In future if I have the clutch changed, I'll get the slave cylinder and the master cylinder changed at the same time. Like wise if the slave cylinder needs doing again, I'll get the clutch changed.

Basically both clutch and slave cylinder have high labour costs and relatively low parts costs.

Dave
 
Take a look at;

Land Rover Parts Shop

Mine is the cheaper one. I paid about £120 from a main dealer.

(I don't have anything to do with Land-rover-parts-shop.com and I have never bought anything from them. They just have a convenient site for this thread.)

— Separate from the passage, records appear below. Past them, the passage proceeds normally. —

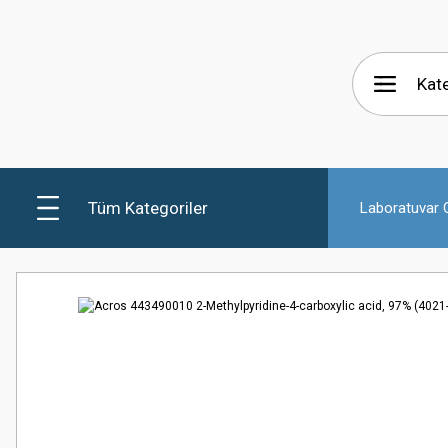
Tüm Kategoriler
Laboratuvar C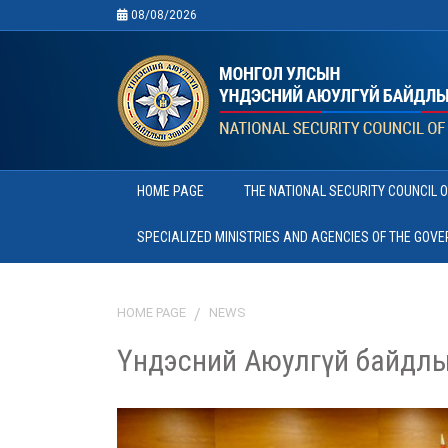
08/08/2026
HOME PAGE
THE NATIONAL SECURITY COUNCIL 
SPECIALIZED MINISTRIES AND AGENCIES OF THE GOV
HOME PAGE
NEWS
Үндэсний Аюулгүй байдлы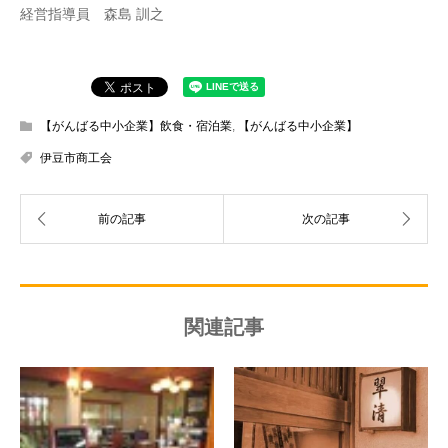
経営指導員 森島 訓之
【がんばる中小企業】飲食・宿泊業
,
【がんばる中小企業】
伊豆市商工会
関連記事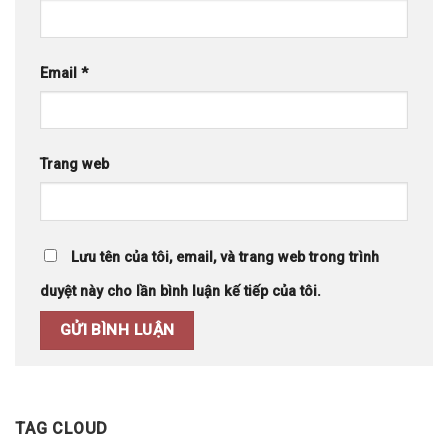
Email
*
Trang web
Lưu tên của tôi, email, và trang web trong trình
duyệt này cho lần bình luận kế tiếp của tôi.
TAG CLOUD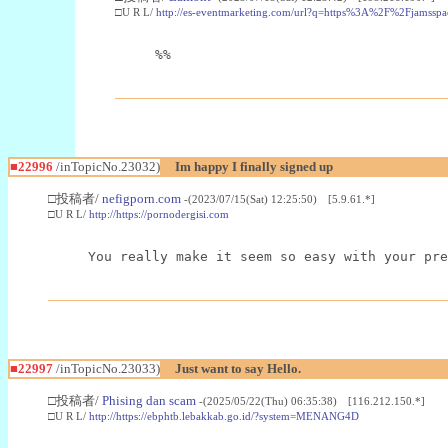
□U R L/
http://es-eventmarketing.com/url?q=https%3A%2F%2Fjamssp
%%
■22996
/inTopicNo.23032)
Im happy I finally signed up
□投稿者/
nefigporn.com
-(2023/07/15(Sat) 12:25:50) [5.9.61.*]
□U R L/
http://https://pornodergisi.com
You really make it seem so easy with your pre
■22997
/inTopicNo.23033)
Just want to say Hello.
□投稿者/
Phising dan scam
-(2025/05/22(Thu) 06:35:38) [116.212.150.*]
□U R L/
http://https://ebphtb.lebakkab.go.id/?system=MENANG4D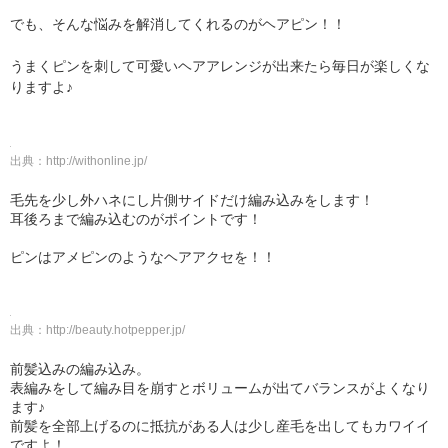
でも、そんな悩みを解消してくれるのがヘアピン！！
うまくピンを刺して可愛いヘアアレンジが出来たら毎日が楽しくな
りますよ♪
出典：
http://withonline.jp/
毛先を少し外ハネにし片側サイドだけ編み込みをします！
耳後ろまで編み込むのがポイントです！
ピンはアメピンのようなヘアアクセを！！
出典：
http://beauty.hotpepper.jp/
前髪込みの編み込み。
表編みをして編み目を崩すとボリュームが出てバランスがよくなり
ます♪
前髪を全部上げるのに抵抗がある人は少し産毛を出してもカワイイ
ですよ！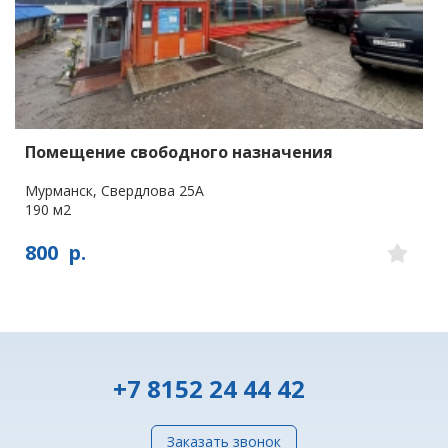
Помещение свободного назначения
Мурманск, Свердлова 25А
190 м2
800
р.
+7 8152 24 44 42
Заказать звонок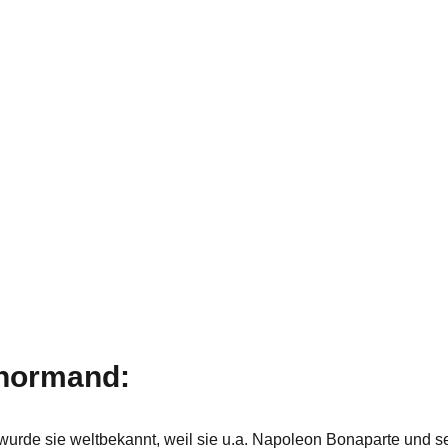
normand:
de sie weltbekannt, weil sie u.a. Napoleon Bonaparte und sei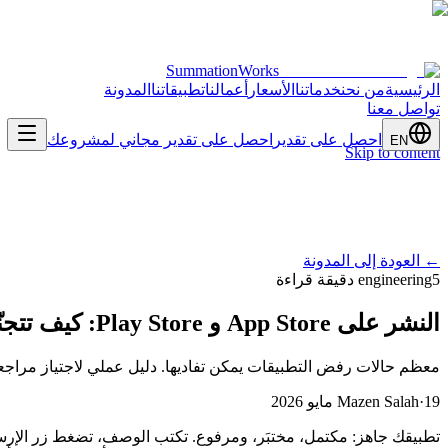
SummationWorks
الرئيسية
من نحن
خدماتنا
الأسعار
أعمالنا
تطبيقاتنا
المدونة
تواصل معنا
احصل على تقدير
احصل على تقدير مجاني لمشروعك
EN
Skip to content
←
العودة إلى المدونة
5 دقيقة قراءة
engineering
النشر على App Store و Play Store: كيف تتجنّب الرفض
معظم حالات رفض التطبيقات يمكن تفاديها. دليل عملي لاجتياز مراجعة App Store و Play Store من أول محاولة، من الخصوصية إلى المدفو
19 مايو 2026
·
Mazen Salah
تطبيقك جاهز: مكتمل، مختبَر، ومرفوع. تكتب الوصف، تضغط زر الإرس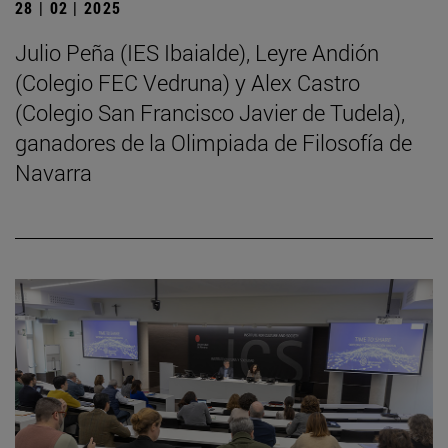
28 | 02 | 2025
Julio Peña (IES Ibaialde), Leyre Andión
(Colegio FEC Vedruna) y Alex Castro
(Colegio San Francisco Javier de Tudela),
ganadores de la Olimpiada de Filosofía de
Navarra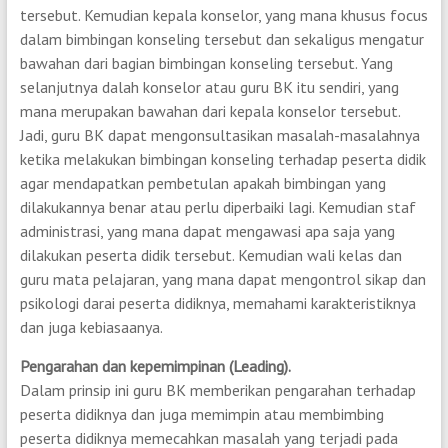
tersebut. Kemudian kepala konselor, yang mana khusus focus
dalam bimbingan konseling tersebut dan sekaligus mengatur
bawahan dari bagian bimbingan konseling tersebut. Yang
selanjutnya dalah konselor atau guru BK itu sendiri, yang
mana merupakan bawahan dari kepala konselor tersebut.
Jadi, guru BK dapat mengonsultasikan masalah-masalahnya
ketika melakukan bimbingan konseling terhadap peserta didik
agar mendapatkan pembetulan apakah bimbingan yang
dilakukannya benar atau perlu diperbaiki lagi. Kemudian staf
administrasi, yang mana dapat mengawasi apa saja yang
dilakukan peserta didik tersebut. Kemudian wali kelas dan
guru mata pelajaran, yang mana dapat mengontrol sikap dan
psikologi darai peserta didiknya, memahami karakteristiknya
dan juga kebiasaanya.
Pengarahan dan kepemimpinan (Leading).
Dalam prinsip ini guru BK memberikan pengarahan terhadap
peserta didiknya dan juga memimpin atau membimbing
peserta didiknya memecahkan masalah yang terjadi pada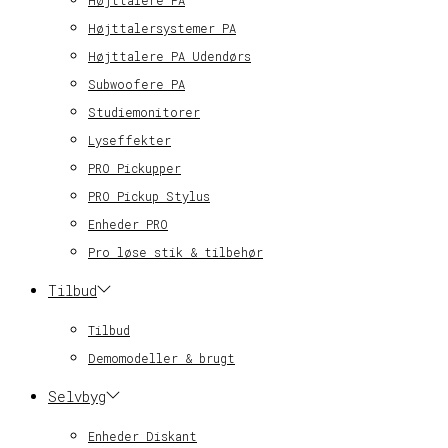
Højttalersystemer PA
Højttalere PA Udendørs
Subwoofere PA
Studiemonitorer
Lyseffekter
PRO Pickupper
PRO Pickup Stylus
Enheder PRO
Pro løse stik & tilbehør
Tilbud
Tilbud
Demomodeller & brugt
Selvbyg
Enheder Diskant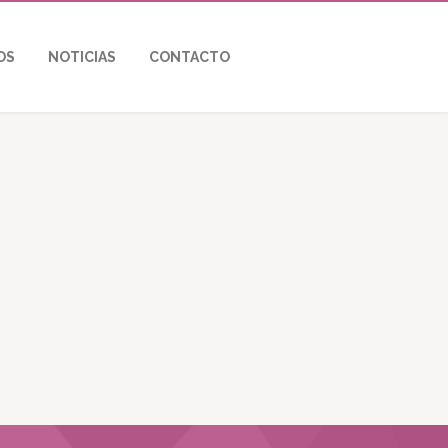
OS
NOTICIAS
CONTACTO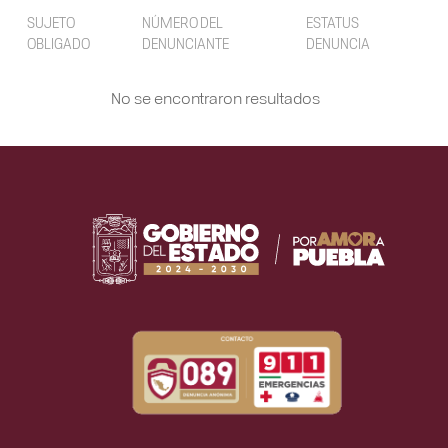
SUJETO
NÚMERO DEL
ESTATUS
OBLIGADO
DENUNCIANTE
DENUNCIA
No se encontraron resultados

In future if I have the clutch changed, I'll get the slave cylinder and the master cylinder changed at the same time. Like wise if the slave cylinder needs doing again, I'll get the clutch changed.

Basically both clutch and slave cylinder have high labour costs and relatively low parts costs.

Dave

Thanks again Dave,

I see the Master cylinder is the one that fits on the bulkhead at the back of the engine, think maybe I could DIY that one if need be.

I believe the slave cylinder is more difficult, fom what I can gather from the posts.

Cheers,

Jon.
 
Thanks again Dave,

I see the Master cylinder is the one that fits on the bulkhead at the back of the engine, think maybe I could DIY that one if need be.

I believe the slave cylinder is more difficult, fom what I can gather from the posts.

Cheers,

Jon.
Update,

Drove 190 miles down motorway from Newcastle to Ellesmere Port today, came off sliproad to first roundabout. Could not get into any gear, had to put on the hazard warning lights and pump the clutch, until eventually I could get into first. How embarassing, I felt such a real ....!!

Well, if this is 'wearing in', I very much doubt it!!, Everyone tell me, is the problem the master cylinder or slave cylinder? Shall I try and DIY changing the master cylinder first??and see what happens?

Thanks,

Jon.
 
deffo sounds like a hydraulic problem there, no sign of oil leaks at the master cylinder or connecting pipe? if not then can you see the slave unit?